== WORK TO COMPLETE ==
1. List every question the writer asks in the CouchDB post.
2. From the CouchDB post, extract everything from "First off, it’s" down to "requirements change process).".
3. Extend the CouchDB post past its final sentence.
[PASSAGE SHOWN Boundary: Start]
The other sense I mean “lightweight” is that with some thought, you can be more concise and more accurate. But nobody has the time up front to do that. You have to figure out the full scope of the domain before you can simplify it. I think of Pascal’s famous letter where he apologises for writing a long letter because it didn’t have the time to make it shorter.

So that’s my domain. My plan is to relieve the pain at the build/testing level. Or if I can’t relieve it, get paid to take it at home (or at sea.)

As you can see, I should invoke Pascal’s apology myself.

CouchDB

Found this after posting about versioned documents in databases.  While the earlier post shows it’s doable, it doesn’t seem optimal.  CouchDB seems like it’s looking for the same solution.

First off, it’s written in erlang.  That’s not a showstopper, but it’s odd.  Maybe it’s something erlang can do that nothing else can.  Still, an odd requirement that might have support issues, particularly in hosted environments.

Second, it queries using javascript.  That’s odd too.  I imagine it’s to be able to eval(), and wonder, does it use Rhino?  Does it require a JVM?  I could find this out, but haven’t looked yet.

It uses some sort of distrubuted version control, but I don’t know what.  That’s smart, but could cause headaches for “control” such as publishing or other kinds of workflow (like bug resolution or requirements change process).

The basic idea is what I’ve felt was best all along, a versioned, semi-semantic document.  But CouchDB treats a file as a hash of name/value pairs, and includes lists [what about enumerations?].  I don’t know how it handles attribute-based searching (well, I do, it uses map-reduce) or versioned searches.  Maybe that’s something erlang does well.

Anyway, I’m excited to learn more about it, but just a little bit skeptical that it might be a “pure” solution, meaning a self-contained app, not really a database at all.  I’m thinking like Naked Objects, an interesting concept, but unusable unless you their UI and everything.
[PASSAGE SHOWN Boundary: End]
[SUPPLIED INFORMATION Boundary: Start]
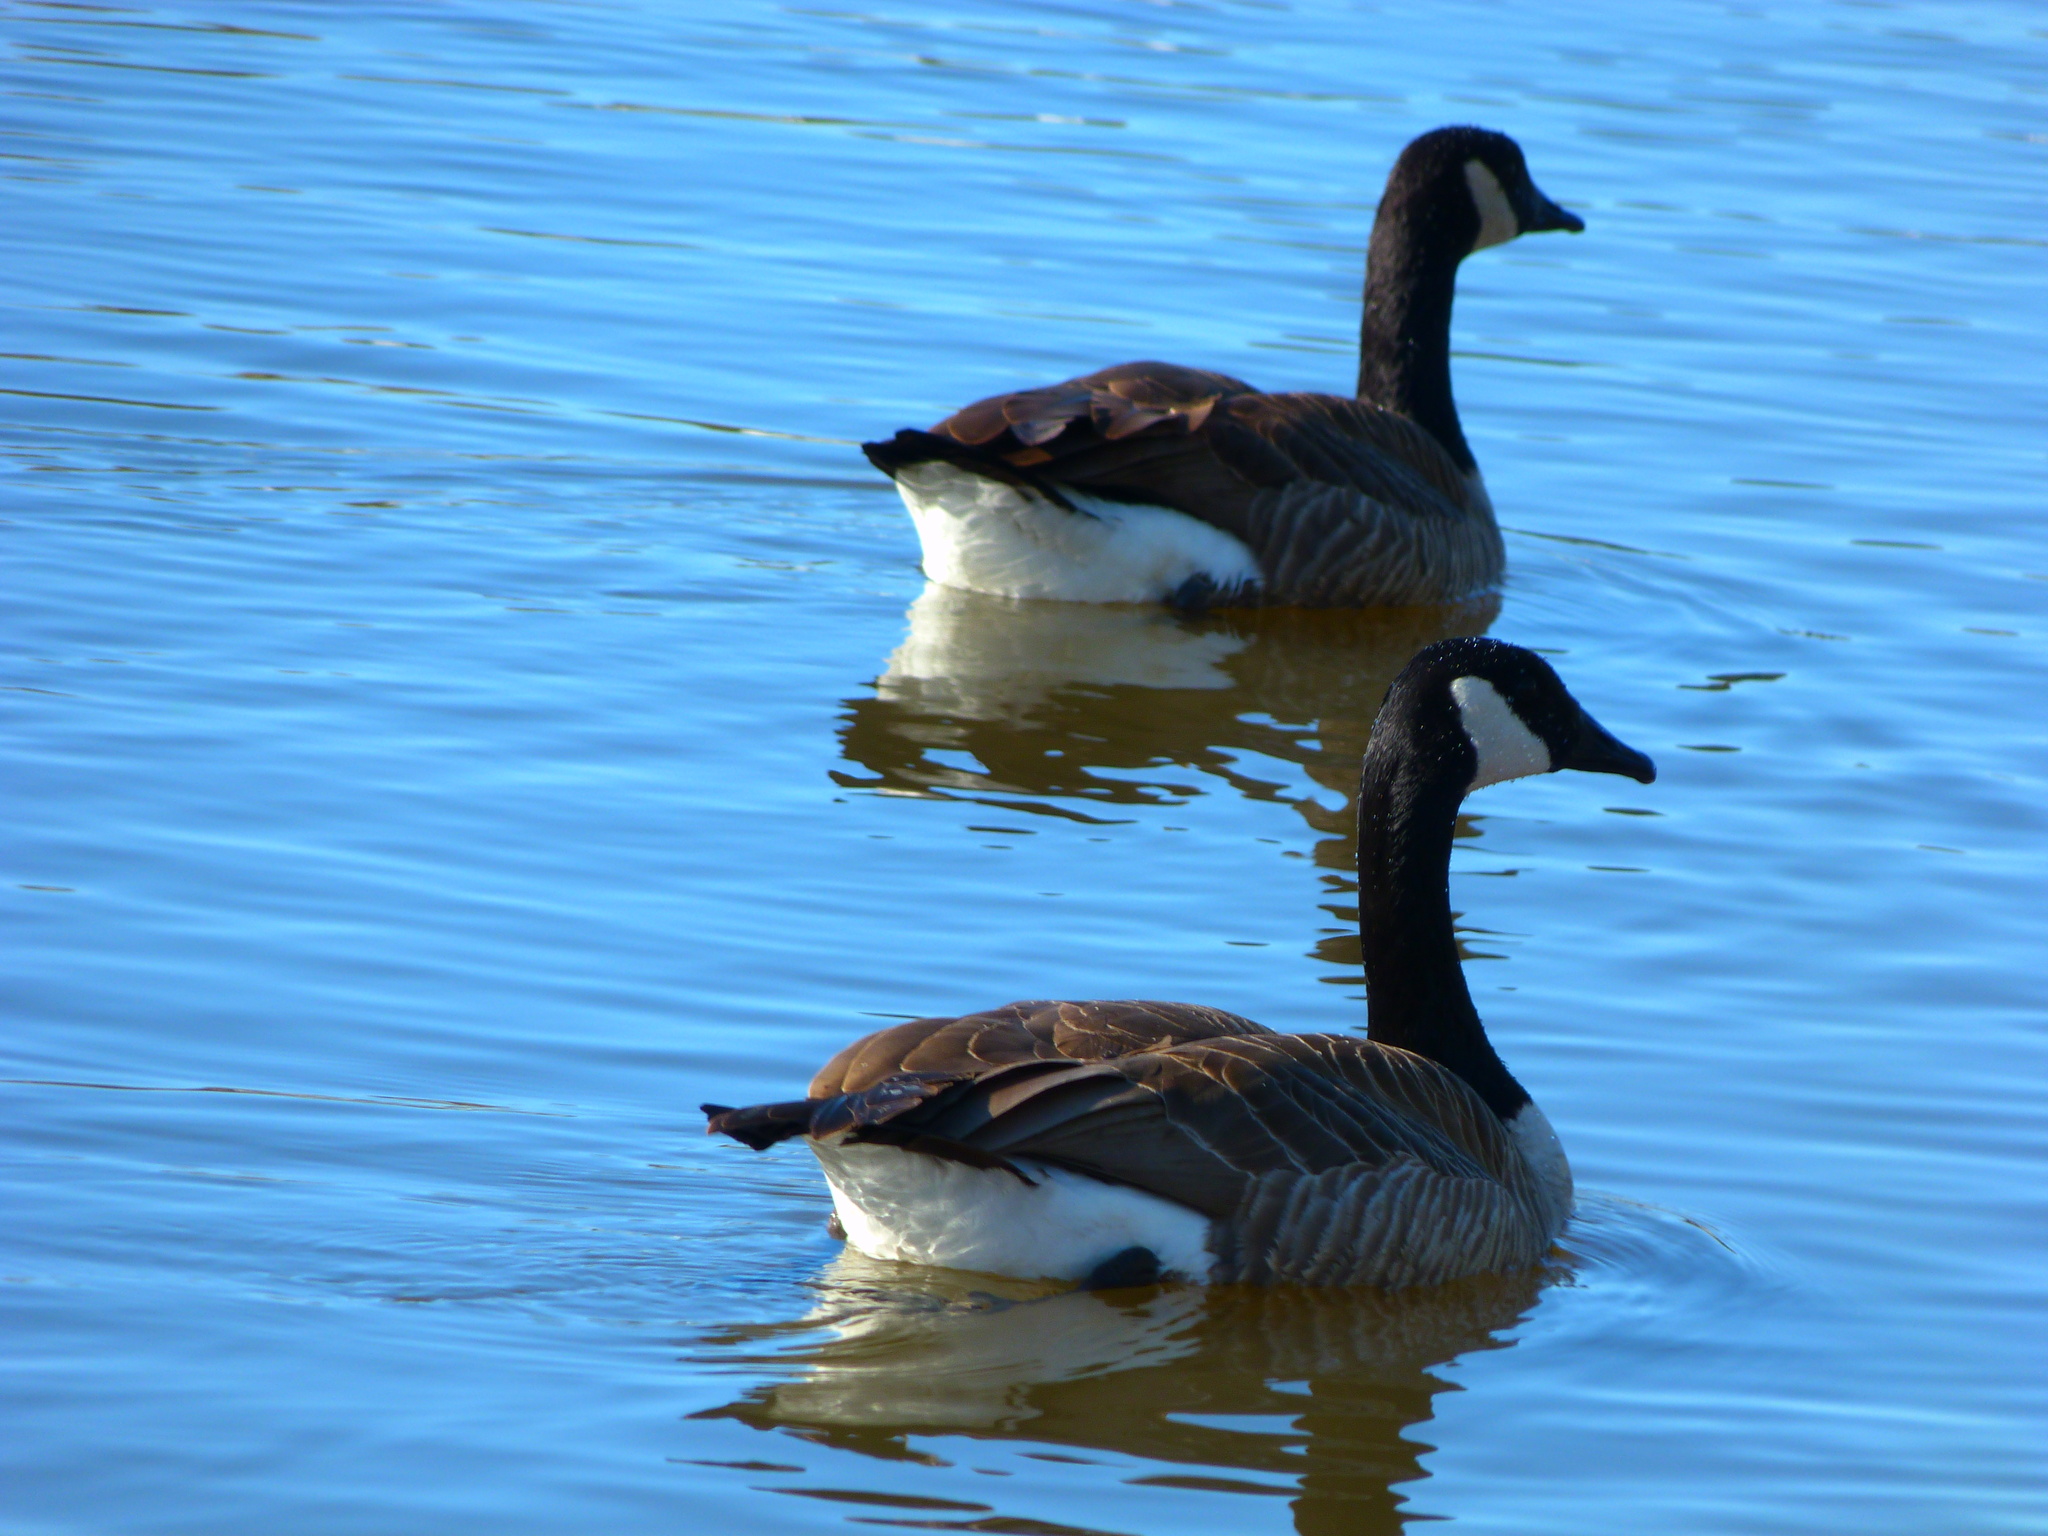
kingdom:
[SUPPLIED INFORMATION Boundary: End]
== ANSWERS FOR THIS EXERCISE ==
1.
- does it use Rhino?
- Does it require a JVM?
- what about enumerations?

2.
First off, it’s written in erlang.  That’s not a showstopper, but it’s odd.  Maybe it’s something erlang can do that nothing else can.  Still, an odd requirement that might have support issues, particularly in hosted environments.

Second, it queries using javascript.  That’s odd too.  I imagine it’s to be able to eval(), and wonder, does it use Rhino?  Does it require a JVM?  I could find this out, but haven’t looked yet.

It uses some sort of distrubuted version control, but I don’t know what.  That’s smart, but could cause headaches for “control” such as publishing or other kinds of workflow (like bug resolution or requirements change process).

3.
The first link is about a PHP OOP API (bingo!) for using couchdb, so maybe I’ll get started by taking a look at that.

Seven Cities of Gold

I had a chat with my brother today.  He’s in the army in Iraq.  He was waxing nostalgic, apparently, and looking on eBay at Commodore 128 computer for sale.  He’d also identified a Seven Cities of Gold disk, and wanted to play it.  I told him I’d seen it on an emulator, and proceeded to hunt it down and play it myself during lunch today.

I barely got to my lunch, and I relived my childhood fantasies of conquest and exploration.  While I don’t dream of conquest (very often) any more, sailing across the horizon and discovering new lands and peoples still appeals to me.

While I haven’t yet got the boat (or sponsorship of the queen) yet, I enjoyed this trip down memory lane.

http://one-shore.com/~aaron/7cog/

A great entity map for content

I was reading the following article on Why ActiveRecord Sucks, which I agree with mostly, but what really stood out to me was the example schema mapping content for a CMS.

I’ve often been frustrated by things like versioning and attributes for complex content types stored in a database, and my best solution stores references to files that have semantic content, stored in version control.  But that requires parsing, which isn’t a big deal as long as your content isn’t too big, and searching, which is fine for the file system (grep can often outperform DB searches, especially for full text), but abyssmal for versioned documents, at least in subversion.  The result being that you can only search the current version efficiently.

But here in the anti-AR article is an entity-relationship which clearly defines content in a logical, versionable way within the database.

The immediate application I saw for this mapping isn’t articles, but test cases, bugs, and requirements.  I might follow this model for Harvest, though I might go with files, since I’m thinking wiki-style semantic content.

The dangers of self-validation

I just got a comment from a stranger on an old rant of mine.  The man is apparently a genius, because it was complimentary.  While of course I think I’m right, it’s dangerous, heady stuff for someone to agree with me.

Anyway, he’s got an interesting blog at bigapplezlp.wordpress.com that I’ll be following, mostly because it looks like he has similar concerns and interests.